Three months ago, multimillionaire hotelier Patrick Nesbitt requested the County Planning Commission delay its hearing for his helicopter landing pad permit after 1st District Commissioner Michael Cooney said his inbox was “overflowing with letters of opposition.” Nesbitt has since pulled out all the stops to quell his critics — even extending one-on-one invites to discuss concerns with each opponent he could identify.
“People keep saying that my permit will set a precedent for more helicopters, but it will actually do the opposite,” Nesbitt said. “I am setting a precedent for following procedure. Because my property is so unique, hardly anyone else will be able to obtain a permit if they go through the same procedures.”
The new hearing, set for September 25, will determine if Nesbitt is granted a helistop permit — which the Federal Aviation Administration defines as formalized helicopter landing areas without fueling or support facilities. Although residents complain about helicopters flying over Montecito and Summerland regularly, no permitted landing pads exist in the area. If Nesbitt’s request is approved, he will be the first to legally land and take off from his property off Lambert Road.
“There are at least 10 other spots in close proximity where other helicopters are landing,” Nesbitt claimed. Nesbitt admitted he’d landed and taken off from his property for decades before the county told him it was illegal two years ago. Because his property is agriculturally zoned, he believed it was legal. In fact, agriculturally zoned properties are exempt from the permit requirements, except if those properties are in a coastal zone, which Nesbitt’s is.
Nesbitt said he’s stopped the at-home landings, with the exception of first responders flying from his property during the Thomas Fire and subsequent 1/9 Debris Flow.

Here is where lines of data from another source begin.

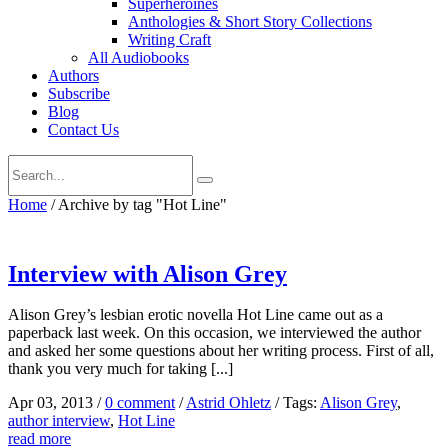
Superheroines
Anthologies & Short Story Collections
Writing Craft
All Audiobooks
Authors
Subscribe
Blog
Contact Us
Home
/
Archive by tag "Hot Line"
Interview with Alison Grey
Alison Grey’s lesbian erotic novella Hot Line came out as a
paperback last week. On this occasion, we interviewed the author
and asked her some questions about her writing process. First of all,
thank you very much for taking [...]
Apr 03, 2013
/
0 comment
/
Astrid Ohletz
/
Tags:
Alison Grey
,
author interview
,
Hot Line
read more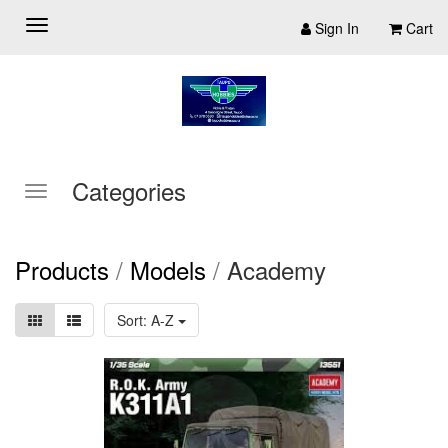
Sign In
Cart
Categories
Products
/
Models
/
Academy
Sort: A-Z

His proposal includes a second landing pad on his property to give first responders unlimited access during emergencies. Although emergency personnel are the only ones who don’t require permits for landing on private properties, local law enforcement and fire chiefs support Nesbitt’s permit.
“During the firefighting, rescue, and relief efforts, helicopters made frequent use of Mr. Pat Nesbitt’s polo fields for both landings and takeoffs in support of public safety operations,” the letter from first responders read. “The availability of a helicopter landing zone in close proximity to disaster areas was instrumental in efforts to save or assist victims or protect properties … We greatly support Mr. Nesbitt’s request to establish a helistop on his property.” The letter was signed by Sheriff Bill Brown, Police Chief Lori Luhnow, Montecito Fire Department Chief Chip Hickman, Carpinteria/Summerland Fire Chief Greg Fish, County Fire Chief Michael Dyer, and Santa Barbara Fire Chief Eric Nickel.

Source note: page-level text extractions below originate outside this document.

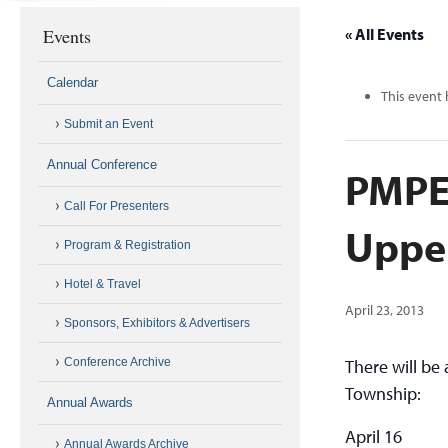
Events
« All Events
Calendar
This event 
Submit an Event
Annual Conference
PMPE
Call For Presenters
Uppe
Program & Registration
Hotel & Travel
April 23, 2013
Sponsors, Exhibitors & Advertisers
Conference Archive
There will b
Township:
Annual Awards
April 16
Annual Awards Archive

Though Nesbitt reached out to anyone he could contact of the more than 175 people who wrote in letters of opposition, only one person got back to him. He also spoke to the Summerland Citizens Association, which voted against taking a stand for or against his helipad, though Nesbitt said they were “hostile” when he initially walked in and the majority were “in support” by the time he left. His meeting with the Montecito Association, however, was unsuccessful and they still don’t support him. The Padaro Lane Association, the only street that his proposed flight path flies over, would not agree to meet at all.
“The point is, nobody in Montecito will ever actually see or hear my helicopter,” Nesbitt said of his flight path. “People in Summerland might see it, but they definitely won’t hear it. Padaro Lane residents are the only people who are really affected, but even then it’s a half mile away from the nearest house when it cuts over [Padaro Lane].”
The majority of his proposed path goes over the ocean rather than the mountains, 500 feet from the shore at its two closest points. He said he also flies at least 500 feet in the air when cutting over Padaro Lane to his residence, a distance at which he says the noise is “virtually nonexistent.” To prove it before the hearing, he hired Christ Kirikian, the director of air quality and acoustics at Meridian Consultants, to do a noise study on his helicopter landing and takeoff.
“The supplemental noise assessment analyzed both helicopter approach and departure,” the study reads. It cited 65 dBA (a weighted measurement of decibels of relative loudness) as the maximum sound level before it could be heard by neighbors. “Based on the 3D modeling results, noise levels would be within the exterior noise standard of 65 dBA CNEL [community noise equivalent level] for the surrounding residential uses.” If he stays within his designated flight path, Kirikian said, he shouldn’t cause any disruptions to neighbors.
Ultimately, Nesbitt said he feels most of his opponents are jealous.
“If you pay attention to the tone of most of the letters, you can sense a twinge of jealousy because I’m rich,” Nesbitt said. “When I came to college, I had $35 in my pocket, and I chose not to live that way. That shouldn’t be a reason to not grant the permit.”